Segment Open

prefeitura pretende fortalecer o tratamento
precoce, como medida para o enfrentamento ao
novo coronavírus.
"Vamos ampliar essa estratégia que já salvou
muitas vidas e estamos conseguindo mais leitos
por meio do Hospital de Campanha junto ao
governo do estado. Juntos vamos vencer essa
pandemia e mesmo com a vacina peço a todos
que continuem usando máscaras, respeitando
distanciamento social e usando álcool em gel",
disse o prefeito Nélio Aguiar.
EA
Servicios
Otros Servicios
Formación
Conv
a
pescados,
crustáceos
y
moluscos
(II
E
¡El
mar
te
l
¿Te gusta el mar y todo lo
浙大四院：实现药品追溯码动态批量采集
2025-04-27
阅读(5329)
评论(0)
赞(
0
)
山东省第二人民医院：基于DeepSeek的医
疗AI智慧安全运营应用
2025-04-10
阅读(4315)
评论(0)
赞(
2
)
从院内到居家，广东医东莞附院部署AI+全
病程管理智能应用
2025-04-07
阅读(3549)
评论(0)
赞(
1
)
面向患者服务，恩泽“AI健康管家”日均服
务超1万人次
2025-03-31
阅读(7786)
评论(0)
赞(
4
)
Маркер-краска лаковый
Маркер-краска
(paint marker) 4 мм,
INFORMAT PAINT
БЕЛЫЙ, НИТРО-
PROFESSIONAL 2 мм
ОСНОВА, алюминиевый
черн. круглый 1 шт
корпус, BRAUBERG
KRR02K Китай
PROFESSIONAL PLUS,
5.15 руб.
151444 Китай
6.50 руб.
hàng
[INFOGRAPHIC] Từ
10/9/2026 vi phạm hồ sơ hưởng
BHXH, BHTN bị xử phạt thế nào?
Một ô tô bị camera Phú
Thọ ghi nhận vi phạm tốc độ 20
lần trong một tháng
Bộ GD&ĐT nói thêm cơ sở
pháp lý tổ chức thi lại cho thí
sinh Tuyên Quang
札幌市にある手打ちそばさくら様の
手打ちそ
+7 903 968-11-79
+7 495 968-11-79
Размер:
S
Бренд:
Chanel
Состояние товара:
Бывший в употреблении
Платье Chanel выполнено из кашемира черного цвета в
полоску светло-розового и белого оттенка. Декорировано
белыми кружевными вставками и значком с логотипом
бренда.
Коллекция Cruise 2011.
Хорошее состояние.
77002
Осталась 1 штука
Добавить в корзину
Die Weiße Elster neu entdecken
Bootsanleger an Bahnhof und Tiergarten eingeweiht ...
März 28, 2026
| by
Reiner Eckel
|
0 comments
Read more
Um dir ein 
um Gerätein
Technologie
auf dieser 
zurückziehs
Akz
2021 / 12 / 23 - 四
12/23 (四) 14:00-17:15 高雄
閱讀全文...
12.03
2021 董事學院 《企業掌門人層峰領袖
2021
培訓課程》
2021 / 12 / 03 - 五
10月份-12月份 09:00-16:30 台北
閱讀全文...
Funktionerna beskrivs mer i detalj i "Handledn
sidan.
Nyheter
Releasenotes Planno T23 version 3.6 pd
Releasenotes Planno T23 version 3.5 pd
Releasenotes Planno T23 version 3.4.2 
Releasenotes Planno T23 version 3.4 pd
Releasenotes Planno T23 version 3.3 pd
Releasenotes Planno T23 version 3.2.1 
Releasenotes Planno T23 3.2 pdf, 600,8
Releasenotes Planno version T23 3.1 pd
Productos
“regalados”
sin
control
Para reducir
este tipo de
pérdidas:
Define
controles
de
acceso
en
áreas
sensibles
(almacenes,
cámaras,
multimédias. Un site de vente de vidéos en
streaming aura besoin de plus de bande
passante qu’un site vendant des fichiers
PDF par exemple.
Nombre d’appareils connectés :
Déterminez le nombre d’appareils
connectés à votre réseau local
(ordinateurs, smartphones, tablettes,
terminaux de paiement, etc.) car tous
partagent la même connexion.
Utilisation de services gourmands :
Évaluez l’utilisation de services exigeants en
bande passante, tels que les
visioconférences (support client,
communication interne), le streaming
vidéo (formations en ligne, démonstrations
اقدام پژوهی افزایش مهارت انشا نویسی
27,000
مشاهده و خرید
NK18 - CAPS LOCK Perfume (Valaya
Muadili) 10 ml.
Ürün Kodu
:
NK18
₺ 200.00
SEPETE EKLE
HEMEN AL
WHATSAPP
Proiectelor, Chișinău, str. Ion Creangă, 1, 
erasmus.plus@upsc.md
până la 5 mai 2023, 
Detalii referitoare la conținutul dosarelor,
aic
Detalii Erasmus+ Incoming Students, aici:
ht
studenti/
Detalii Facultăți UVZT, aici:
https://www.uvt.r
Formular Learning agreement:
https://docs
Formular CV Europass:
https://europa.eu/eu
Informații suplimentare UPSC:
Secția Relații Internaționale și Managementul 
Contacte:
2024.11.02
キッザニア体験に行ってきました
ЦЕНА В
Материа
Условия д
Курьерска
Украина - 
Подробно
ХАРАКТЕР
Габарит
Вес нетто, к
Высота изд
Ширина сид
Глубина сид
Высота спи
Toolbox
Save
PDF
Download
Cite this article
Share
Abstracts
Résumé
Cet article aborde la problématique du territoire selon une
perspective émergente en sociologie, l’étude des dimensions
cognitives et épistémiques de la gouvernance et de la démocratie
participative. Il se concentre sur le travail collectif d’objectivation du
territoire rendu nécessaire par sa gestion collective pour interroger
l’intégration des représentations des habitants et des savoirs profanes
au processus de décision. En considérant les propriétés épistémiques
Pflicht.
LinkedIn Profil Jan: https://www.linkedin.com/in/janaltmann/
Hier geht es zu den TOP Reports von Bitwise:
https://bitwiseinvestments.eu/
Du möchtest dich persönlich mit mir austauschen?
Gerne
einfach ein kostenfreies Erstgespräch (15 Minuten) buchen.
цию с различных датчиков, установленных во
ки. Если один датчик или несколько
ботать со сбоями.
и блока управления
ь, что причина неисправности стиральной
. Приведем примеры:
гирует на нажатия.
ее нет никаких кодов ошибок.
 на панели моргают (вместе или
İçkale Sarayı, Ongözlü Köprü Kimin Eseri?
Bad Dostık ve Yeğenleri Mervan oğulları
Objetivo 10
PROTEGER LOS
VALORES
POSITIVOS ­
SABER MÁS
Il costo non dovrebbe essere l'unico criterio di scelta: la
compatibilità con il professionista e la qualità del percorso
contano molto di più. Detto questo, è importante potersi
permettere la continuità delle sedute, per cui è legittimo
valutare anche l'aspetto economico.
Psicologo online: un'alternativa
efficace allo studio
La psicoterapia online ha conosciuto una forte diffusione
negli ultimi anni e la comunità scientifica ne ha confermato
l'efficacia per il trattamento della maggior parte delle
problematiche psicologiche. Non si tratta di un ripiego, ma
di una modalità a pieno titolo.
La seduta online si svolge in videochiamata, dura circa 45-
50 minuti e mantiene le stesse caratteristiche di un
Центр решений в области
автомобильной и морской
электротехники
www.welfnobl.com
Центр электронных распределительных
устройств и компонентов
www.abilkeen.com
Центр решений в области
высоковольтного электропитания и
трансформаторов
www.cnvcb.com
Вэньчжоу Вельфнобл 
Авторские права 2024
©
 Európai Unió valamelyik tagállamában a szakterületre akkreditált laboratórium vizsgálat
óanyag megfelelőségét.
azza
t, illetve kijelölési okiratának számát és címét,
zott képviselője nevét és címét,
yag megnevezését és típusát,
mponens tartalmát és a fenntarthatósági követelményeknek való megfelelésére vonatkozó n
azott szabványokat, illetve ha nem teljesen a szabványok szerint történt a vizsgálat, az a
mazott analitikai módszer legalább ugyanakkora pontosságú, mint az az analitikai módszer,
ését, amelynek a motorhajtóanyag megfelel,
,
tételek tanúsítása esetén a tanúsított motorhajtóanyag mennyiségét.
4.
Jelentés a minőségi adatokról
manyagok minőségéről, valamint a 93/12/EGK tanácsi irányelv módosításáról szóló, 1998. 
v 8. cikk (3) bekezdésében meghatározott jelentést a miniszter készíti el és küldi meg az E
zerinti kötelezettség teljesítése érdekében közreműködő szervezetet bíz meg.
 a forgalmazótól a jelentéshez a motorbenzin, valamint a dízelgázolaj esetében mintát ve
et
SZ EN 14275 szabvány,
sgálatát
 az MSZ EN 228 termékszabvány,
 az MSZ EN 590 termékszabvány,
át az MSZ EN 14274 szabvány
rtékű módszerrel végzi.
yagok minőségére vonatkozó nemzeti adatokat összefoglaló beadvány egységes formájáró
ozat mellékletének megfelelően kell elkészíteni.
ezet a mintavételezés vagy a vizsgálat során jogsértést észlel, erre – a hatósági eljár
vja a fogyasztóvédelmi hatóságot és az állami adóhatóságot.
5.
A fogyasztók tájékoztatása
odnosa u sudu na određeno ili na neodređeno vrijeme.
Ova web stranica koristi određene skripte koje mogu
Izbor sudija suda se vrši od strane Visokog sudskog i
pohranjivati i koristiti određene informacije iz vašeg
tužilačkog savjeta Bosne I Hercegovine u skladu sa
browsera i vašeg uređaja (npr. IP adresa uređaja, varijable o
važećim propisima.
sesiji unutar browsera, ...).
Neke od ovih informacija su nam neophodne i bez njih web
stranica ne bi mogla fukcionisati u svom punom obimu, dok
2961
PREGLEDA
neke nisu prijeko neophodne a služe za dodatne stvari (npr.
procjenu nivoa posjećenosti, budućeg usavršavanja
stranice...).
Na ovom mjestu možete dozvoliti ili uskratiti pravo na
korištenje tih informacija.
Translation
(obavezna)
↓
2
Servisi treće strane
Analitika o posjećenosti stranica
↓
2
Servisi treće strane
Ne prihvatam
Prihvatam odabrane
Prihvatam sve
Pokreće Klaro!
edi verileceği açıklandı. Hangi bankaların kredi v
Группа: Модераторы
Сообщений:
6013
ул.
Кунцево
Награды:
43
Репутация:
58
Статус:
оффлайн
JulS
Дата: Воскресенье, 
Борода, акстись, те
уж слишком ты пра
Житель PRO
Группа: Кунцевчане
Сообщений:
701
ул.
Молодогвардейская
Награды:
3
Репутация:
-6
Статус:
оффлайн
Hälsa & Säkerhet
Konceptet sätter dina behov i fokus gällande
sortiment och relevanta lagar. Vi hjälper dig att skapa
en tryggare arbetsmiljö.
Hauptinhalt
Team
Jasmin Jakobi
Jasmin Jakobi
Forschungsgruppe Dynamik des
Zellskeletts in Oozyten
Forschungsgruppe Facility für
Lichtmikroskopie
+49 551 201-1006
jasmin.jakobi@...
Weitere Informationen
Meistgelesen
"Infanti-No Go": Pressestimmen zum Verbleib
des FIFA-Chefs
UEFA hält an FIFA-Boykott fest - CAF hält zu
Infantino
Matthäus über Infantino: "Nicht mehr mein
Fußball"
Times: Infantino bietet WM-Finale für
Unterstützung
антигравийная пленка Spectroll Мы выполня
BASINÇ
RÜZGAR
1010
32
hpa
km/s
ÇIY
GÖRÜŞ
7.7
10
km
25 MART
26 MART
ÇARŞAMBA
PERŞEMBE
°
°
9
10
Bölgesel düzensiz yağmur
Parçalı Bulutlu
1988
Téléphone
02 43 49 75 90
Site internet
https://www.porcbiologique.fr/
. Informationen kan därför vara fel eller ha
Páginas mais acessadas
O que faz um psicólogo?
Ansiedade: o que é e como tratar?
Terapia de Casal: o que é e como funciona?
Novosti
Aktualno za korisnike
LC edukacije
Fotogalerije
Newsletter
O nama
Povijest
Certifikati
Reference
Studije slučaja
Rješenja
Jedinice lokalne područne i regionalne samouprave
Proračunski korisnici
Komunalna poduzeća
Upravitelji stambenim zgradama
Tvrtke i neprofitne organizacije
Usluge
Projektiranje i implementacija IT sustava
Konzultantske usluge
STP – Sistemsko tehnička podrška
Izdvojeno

Segment Closed

* Instructions to follow: Each line of the records above, from the first through the one containing "que continuem usando máscaras, respeitando", is to be retyped exactly; no other line belongs.

* Solution:
prefeitura pretende fortalecer o tratamento
precoce, como medida para o enfrentamento ao
novo coronavírus.
"Vamos ampliar essa estratégia que já salvou
muitas vidas e estamos conseguindo mais leitos
por meio do Hospital de Campanha junto ao
governo do estado. Juntos vamos vencer essa
pandemia e mesmo com a vacina peço a todos
que continuem usando máscaras, respeitando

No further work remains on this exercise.